The nurse told me that the family appeared ready to withdraw care, so the attending, the nurse, and I joined Muriel's husband, son, and daughter in a small waiting room adjacent to the MICU. The gloom in the air was suffocating.

An eerie sense of sorrow penetrated my core as I was filled with memories of all the end-of-life discussions I'd had with families over the years. I felt simultaneously enmeshed and withdrawn from the family in front of me. Their suffering was clearly expressed in their heavy eyes and sagging shoulders; I knew they were ready to let go of their loved one.

Appropriately compassionate, the words flowed easily from the attending doctor, almost too easily. However, I took comfort in the hope that his words had brought the family a bit of solace during this difficult time.

As senior resident it was my responsibility to withdraw care. I entered an order to discontinue Muriel's blood pressure support and to begin a morphine drip. We had emphasized to the family that our primary goal was to make her comfortable. We all hoped that without her pressors, her blood pressure would rapidly fall and she would pass gently without having to extubate her. After two hours of waiting, it was clear this was not going to happen.

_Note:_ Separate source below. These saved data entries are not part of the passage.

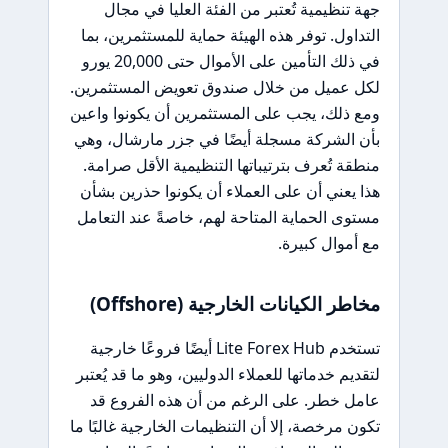
جهة تنظيمية تُعتبر من الفئة العليا في مجال
التداول. توفر هذه الهيئة حماية للمستثمرين، بما
في ذلك التأمين على الأموال حتى 20,000 يورو
لكل عميل من خلال صندوق تعويض المستثمرين.
ومع ذلك، يجب على المستثمرين أن يكونوا واعين
بأن الشركة مسجلة أيضًا في جزر مارشال، وهي
منطقة تُعرف بترتيباتها التنظيمية الأقل صرامة.
هذا يعني أن على العملاء أن يكونوا حذرين بشأن
مستوى الحماية المتاحة لهم، خاصةً عند التعامل
مع أموال كبيرة.
مخاطر الكيانات الخارجية (Offshore)
تستخدم Lite Forex Hub أيضًا فروعًا خارجية
لتقديم خدماتها للعملاء الدوليين، وهو ما قد يُعتبر
عامل خطر. على الرغم من أن هذه الفروع قد
تكون مرخصة، إلا أن التنظيمات الخارجية غالبًا ما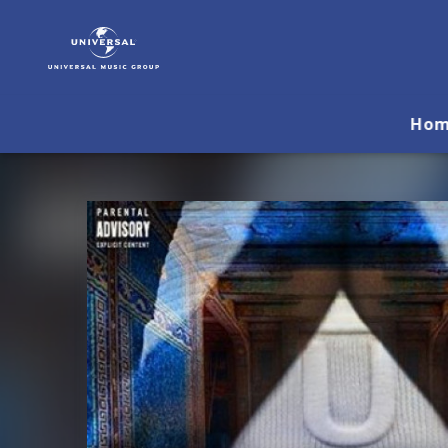
Booba
|
Musik
&
Merch
Ho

Although her blood pressure had fallen, Muriel maintained a solid pulse. I approached the family and asked if they wanted to continue to wait or if they wanted us to discontinue her ventilatory support. Her husband, without hesitation, said that he wanted us to extubate her.

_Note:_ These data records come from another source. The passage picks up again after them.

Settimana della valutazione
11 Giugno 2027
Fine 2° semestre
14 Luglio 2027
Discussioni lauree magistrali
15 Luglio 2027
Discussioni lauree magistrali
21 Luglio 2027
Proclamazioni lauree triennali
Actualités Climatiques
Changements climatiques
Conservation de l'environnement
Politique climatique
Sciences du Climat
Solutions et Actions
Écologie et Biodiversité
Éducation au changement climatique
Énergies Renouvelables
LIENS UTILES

I asked Muriel's nurse to give her an extra bolus of morphine so she wouldn't experience air hunger when we removed her endotracheal tube. Just then, as her nurse was pushing the morphine, the waveform on the cardiac monitor widened, and Muriel passed away. I confirmed that she no longer had a pulse and pronounced her. Despite having done this countless times, I marveled at the awesome responsibility we have and our influence on life and death.

I walked out of the room, leaving the family to spend a last few moments with Muriel. A haunting emptiness assaulted me as I found myself suddenly detached from my bustling surroundings. Although confident that her death was for the best, my inability to save her left me with a sense of inadequacy. I was permeated by a huge sense of loss—the loss of my patient, the loss of a life.

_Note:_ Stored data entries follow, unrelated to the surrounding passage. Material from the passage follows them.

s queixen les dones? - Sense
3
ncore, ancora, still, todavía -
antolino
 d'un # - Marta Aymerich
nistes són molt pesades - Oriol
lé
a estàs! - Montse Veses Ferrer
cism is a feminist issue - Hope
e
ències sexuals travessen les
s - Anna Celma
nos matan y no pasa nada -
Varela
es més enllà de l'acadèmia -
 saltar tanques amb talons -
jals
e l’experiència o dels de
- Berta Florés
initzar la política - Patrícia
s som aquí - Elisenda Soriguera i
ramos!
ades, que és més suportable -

As I walk home alone, I can't stop thinking about Muriel's family. Her husband's creased forehead, the tears in her children's eyes. Do they know how they have moved me? Do they know the heartache I feel over their loss? Do they know I am still thinking of Muriel as I walk down the corridor, ride the elevator, and escape the hospital walls? I can still feel my fingers on her skin, searching for her pulse but finding none. Time of death, 5:13 pm.

 

Jennifer Rosenblum. Why I still cry. Medical Economics 2002;13:65.